Se devo chiudere il concetto con una formula secca, è questa: il vademecum ANAC non cambia la norma, cambia l’approccio. La norma dice che le violazioni gravi e definitivamente accertate escludono. La guida dice come capire se quella violazione esiste davvero, come misurarla sulla soglia dei 5.000 euro, come trattare rateizzazioni e sospensioni, come gestire le cartelle multiente e, soprattutto, come evitare di arrivare in gara con una posizione non bonificata. È un documento che, in definitiva, mira a rendere il sistema più razionale: meno esclusioni per equivoco, più esclusioni quando serve davvero, meno ricorsi per interpretazioni difformi.

La conclusione, per chi opera nel settore, è inevitabile. Nel nuovo Codice la regolarità fiscale non è un dettaglio formale. È una condizione di accesso. E la soglia dei 5.000 euro non è una curiosità normativa: è un punto di rottura che può decidere la sorte di una gara.
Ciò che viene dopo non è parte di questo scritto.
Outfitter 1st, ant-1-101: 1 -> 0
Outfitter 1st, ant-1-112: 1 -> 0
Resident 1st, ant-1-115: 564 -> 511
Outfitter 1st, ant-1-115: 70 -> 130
L’unico modo per non trasformare la regolarità fiscale in una trappola è trattarla per quello che è: un elemento strutturale di affidabilità e una variabile strategica di partecipazione. Le imprese devono imparare a controllare prima e sanare in tempo utile. Le stazioni appaltanti devono imparare a leggere correttamente e uniformemente le risultanze. Se entrambi fanno questo salto, la regolarità fiscale smette di essere un boomerang e torna a essere ciò che dovrebbe essere: un filtro serio, ma non arbitrario, a tutela della correttezza del mercato pubblico.